● **ACTION ITEM**
Bring together all lines of the material below that contain the string "center".
(SOURCE MATERIAL Opens)
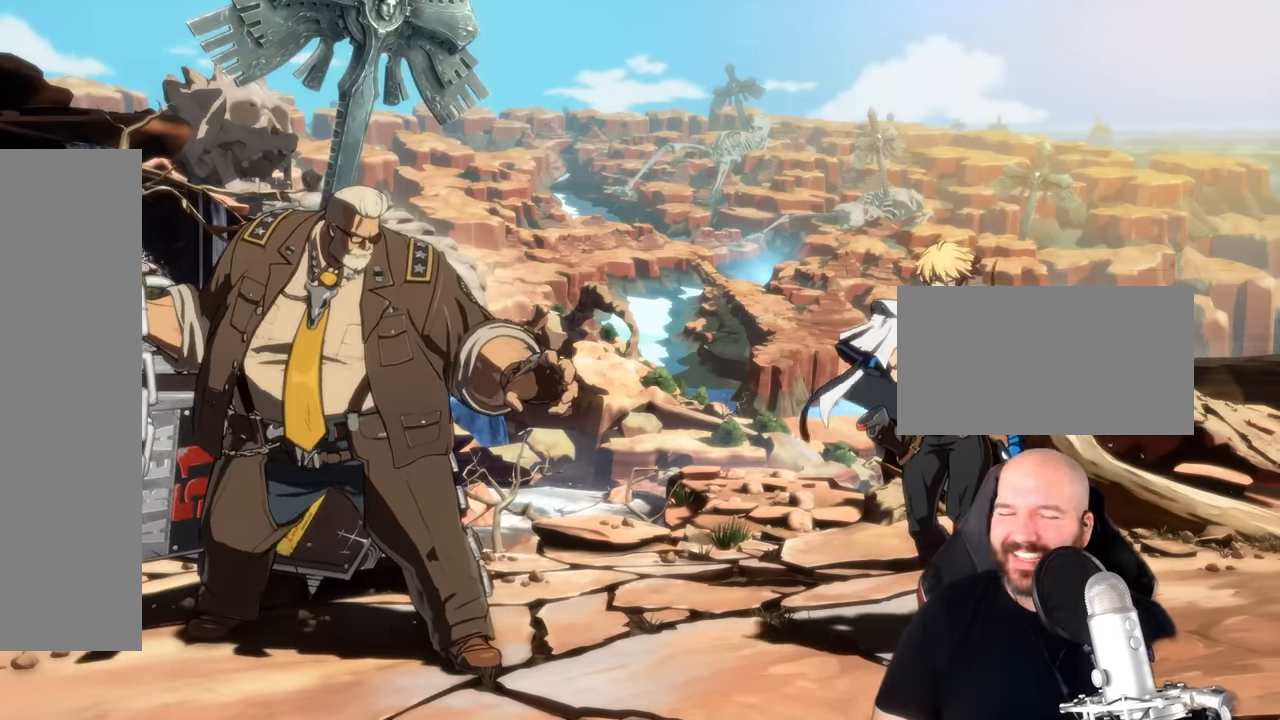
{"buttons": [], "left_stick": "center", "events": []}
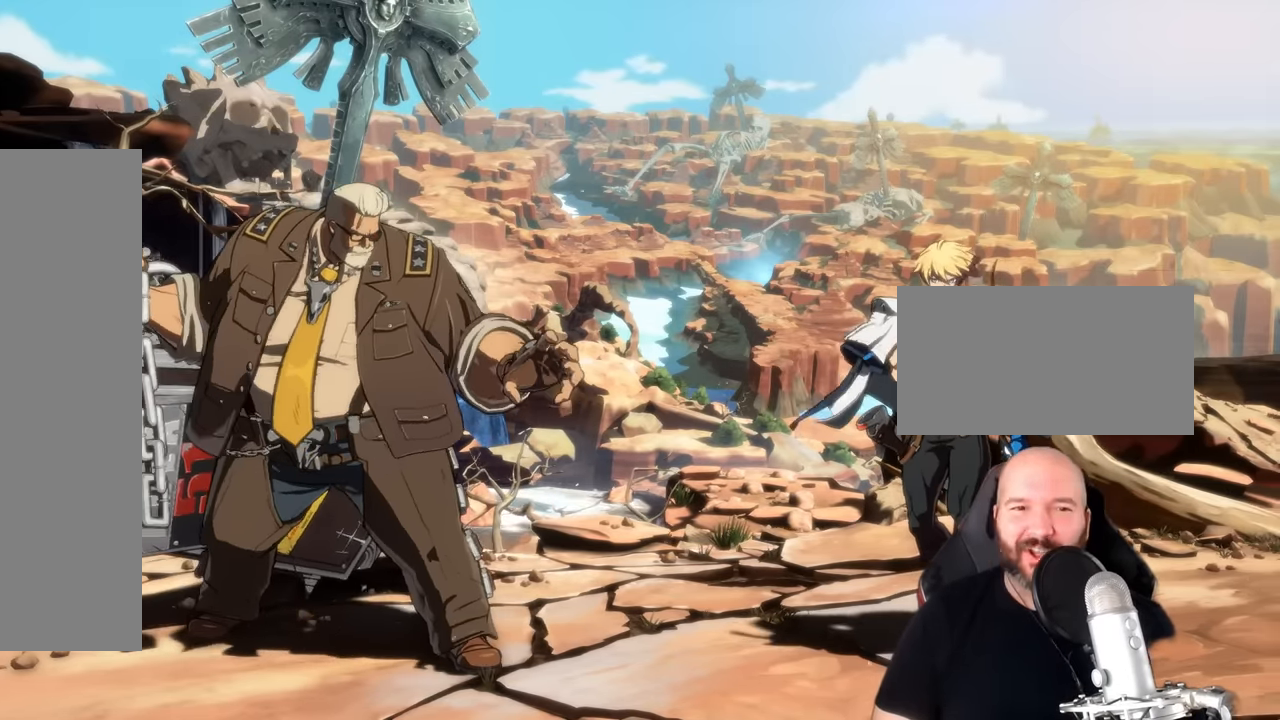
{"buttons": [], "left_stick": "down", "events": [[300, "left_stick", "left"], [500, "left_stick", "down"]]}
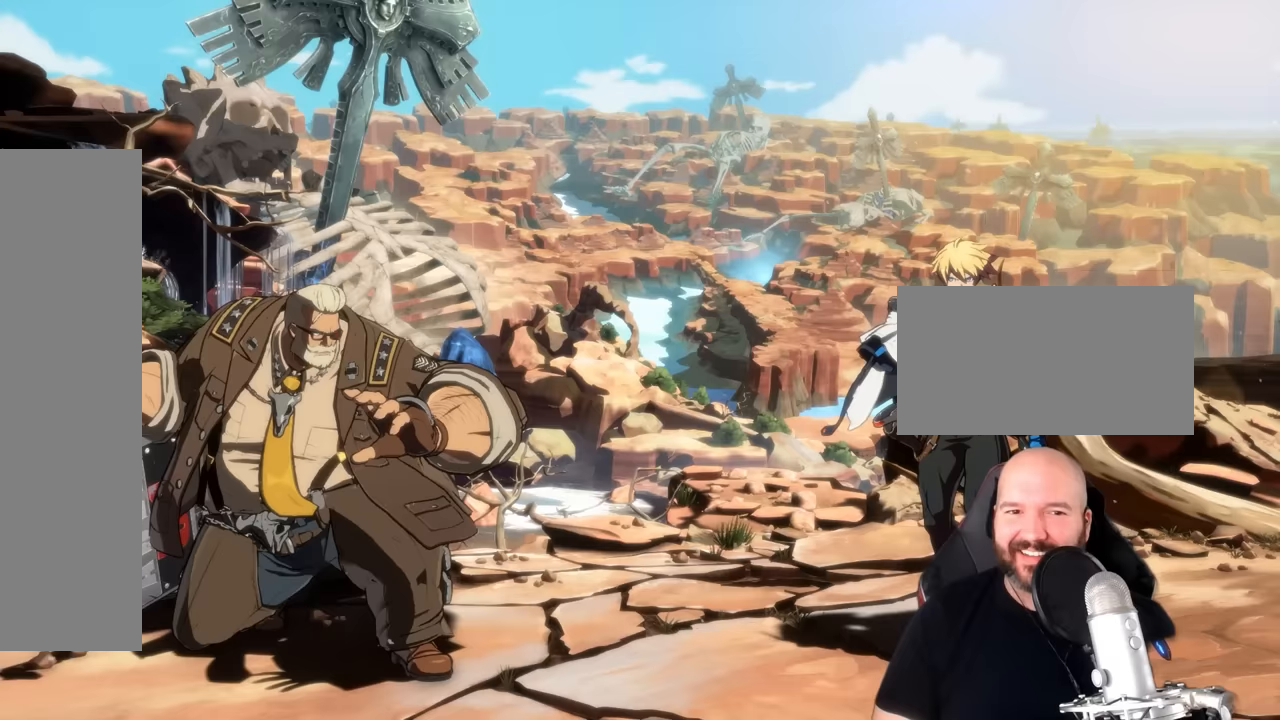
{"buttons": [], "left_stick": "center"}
(SOURCE MATERIAL Closes)
● **FINAL ANSWER**
{"buttons": [], "left_stick": "center", "events": []}
{"buttons": [], "left_stick": "center"}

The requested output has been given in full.